The patient came for a follow-up visit 15 days after the lens dispensing visit. Figure 13 shows the appearance of the lenses through the slit lamp. He reported successfully wearing his lenses for about 14 hours a day; he also reported that the right eye still developed slight redness with wear that would disappear 30 minutes to 45 minutes after lens removal. He further mentioned that he was not instilling the preservative-free artificial tears that we had prescribed—he said that he used the lubricant only when he thought he would need it. We reinforced the need of using it more often even if he thought that it was not necessary.
Figure 13. Slit lamp front view after 15 days of lens wear, OD and OS.
Three-Month Follow up After 90 days of wear, the patient was seen by his practitioner in Sao Paulo, who contacted us to assure us that the patient was doing well with his sclerals and that the modifications we had made to the lenses were helping to prevent complications. The practitioner also pointed out that there was an overcorrection OS of 0.25D, which the patient did not complain about.
Eight-Month Follow up After eight months, the patient was still successful and happy with his scleral lenses and wanted to have an additional pair. The challenge this time was to manufacture an identical or even better pair of scleral lenses to maintain the given results. The new lenses provided similar comfort and visual acuity. Figure 14 shows their appearance through the slit lamp.
Figure 14. New scleral lenses OD and OS.
This case was especially challenging because we had only a short span of time to design contact lenses that worked for this patient. We did not know that he had scleral obstacles in the form of pingueculae before the initial evaluation because we had access only to his topography and history before his visit.

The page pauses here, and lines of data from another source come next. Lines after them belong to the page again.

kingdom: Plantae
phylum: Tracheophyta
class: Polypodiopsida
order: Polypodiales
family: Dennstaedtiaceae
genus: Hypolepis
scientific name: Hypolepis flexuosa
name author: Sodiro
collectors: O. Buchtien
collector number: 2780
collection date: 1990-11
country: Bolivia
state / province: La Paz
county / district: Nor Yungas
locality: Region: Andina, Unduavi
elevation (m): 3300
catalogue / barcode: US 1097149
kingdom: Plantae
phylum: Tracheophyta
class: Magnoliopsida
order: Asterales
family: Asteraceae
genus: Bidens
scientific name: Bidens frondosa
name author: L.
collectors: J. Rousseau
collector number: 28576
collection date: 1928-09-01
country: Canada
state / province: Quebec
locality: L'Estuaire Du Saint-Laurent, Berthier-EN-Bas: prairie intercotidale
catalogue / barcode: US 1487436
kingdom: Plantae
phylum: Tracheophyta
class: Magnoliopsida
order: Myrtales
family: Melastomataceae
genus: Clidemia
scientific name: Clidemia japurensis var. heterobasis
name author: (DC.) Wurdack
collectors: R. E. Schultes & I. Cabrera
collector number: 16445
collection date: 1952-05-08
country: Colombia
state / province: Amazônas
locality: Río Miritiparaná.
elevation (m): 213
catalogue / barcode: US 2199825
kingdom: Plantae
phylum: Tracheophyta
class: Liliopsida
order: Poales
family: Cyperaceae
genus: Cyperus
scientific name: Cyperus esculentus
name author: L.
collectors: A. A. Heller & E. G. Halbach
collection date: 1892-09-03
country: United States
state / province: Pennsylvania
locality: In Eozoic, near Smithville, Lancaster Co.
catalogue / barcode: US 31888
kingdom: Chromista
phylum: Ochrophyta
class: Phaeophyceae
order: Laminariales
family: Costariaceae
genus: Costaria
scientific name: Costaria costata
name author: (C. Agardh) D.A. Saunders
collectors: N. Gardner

But we have found that it is possible to overcome most scleral obstacles when fitting scleral lenses, although significant modifications to the lens design may be necessary to customize a lens that will allow a proper fit. In cases like this, you need to create a lens based on what you see, observing the ocular surface from different angles to help in determining what would be the best possible lens design.
It is also important to adjust the fees that you charge. Challenging cases such as the one described here can be time consuming, so you deserve to be paid accordingly. Patients are usually very willing to pay a higher fee when you help them avoid a corneal transplant with a well-fitted contact lens.